Telescope: Telemetry for Gargantuan Memory Footprint Applications

Published in USENIX, ATC, USA, 2024
Pre-print

Introduction

Data-hungry applications that require terabytes of memory have become widespread in recent years. To meet the memory needs of these applications, data centers are embracing tiered memory architectures with near and far memory tiers. Precise, efficient, and timely identification of hot and cold data and their placement in appropriate tiers is critical for performance in such systems. Unfortunately, the existing state-of-the-art telemetry techniques for hot and cold data detection are ineffective at terabyte scale.

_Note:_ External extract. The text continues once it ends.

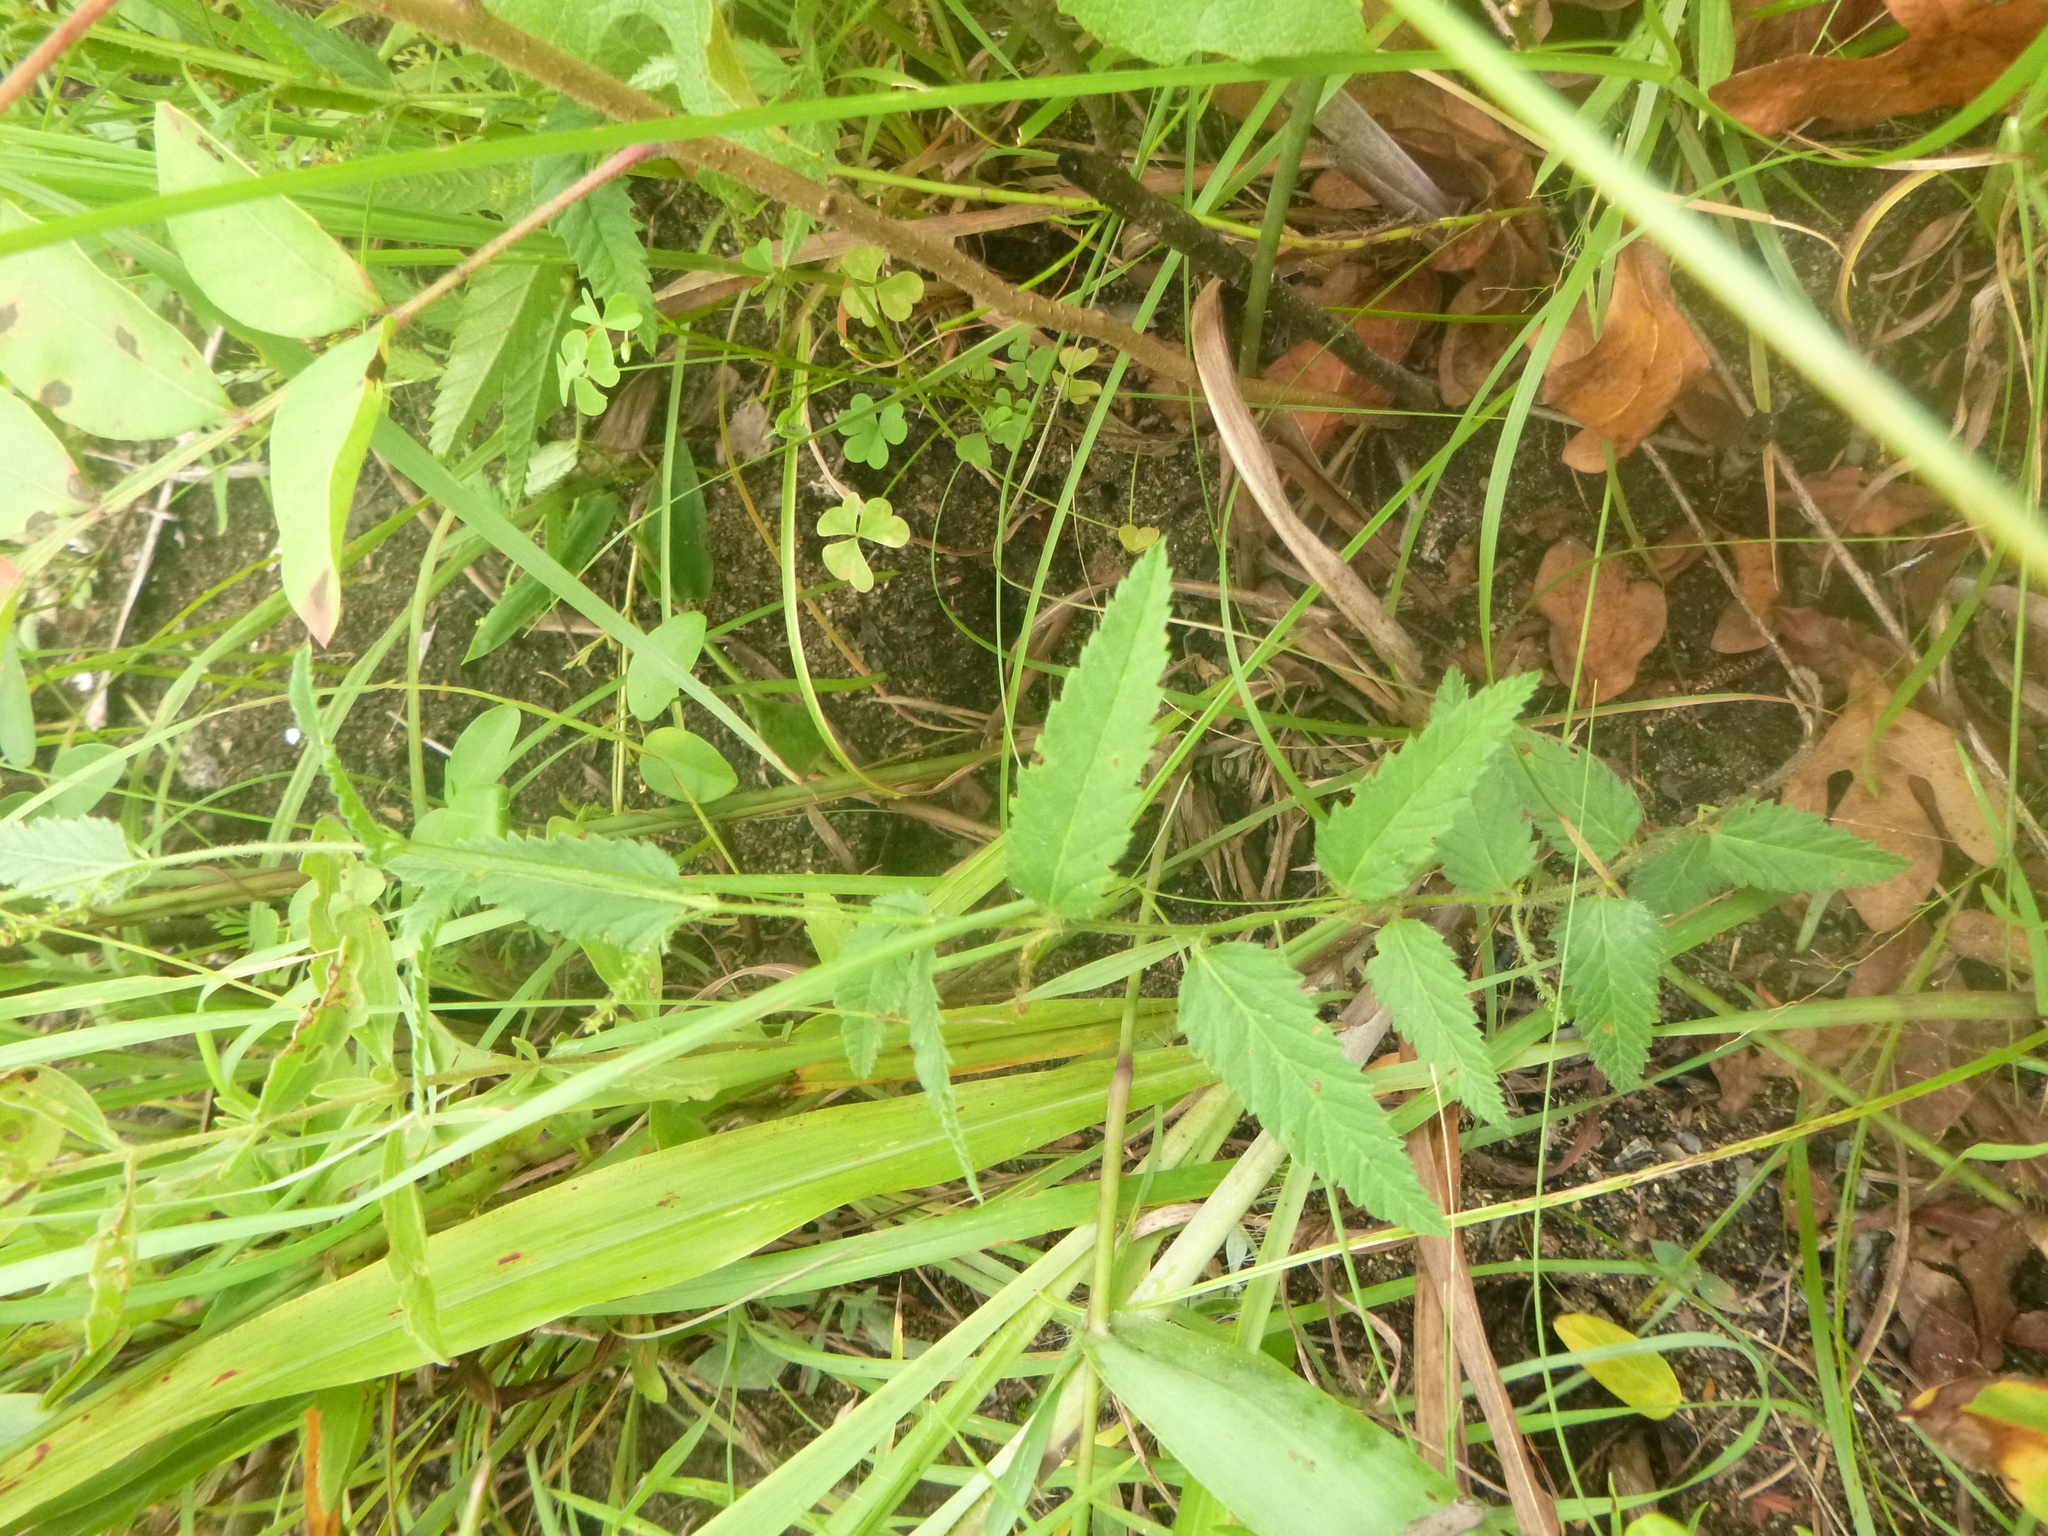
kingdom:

We propose Telescope, a novel technique that profiles different levels of the application’s page table tree for fast and efficient identification of hot and cold data. Telescope is based on the observation that for a memory- and-TLB-intensive workload, higher levels of its page table tree are frequently accessed during a hardware page table walk. Hence, the hotness of the higher levels of the page table tree captures the hotness of its subtrees or address space sub-regions at a coarser granularity. We exploit this insight to quickly converge on even a few megabytes of hot data and efficiently identify several gigabytes of cold data in terabyte-scale applications. Importantly, such a technique can seamlessly scale to petabyte-scale applications.

Telescope’s telemetry achieves 90%+ precision and recall at just 0.9% single CPU utilization for microbenchmarks with 5 TB memory footprint. Memory tiering based on Telescope results in 5.6% to 34% throughput improvement for real-world benchmarks with 1–2 TB memory footprint compared to other state-of-the-art telemetry techniques.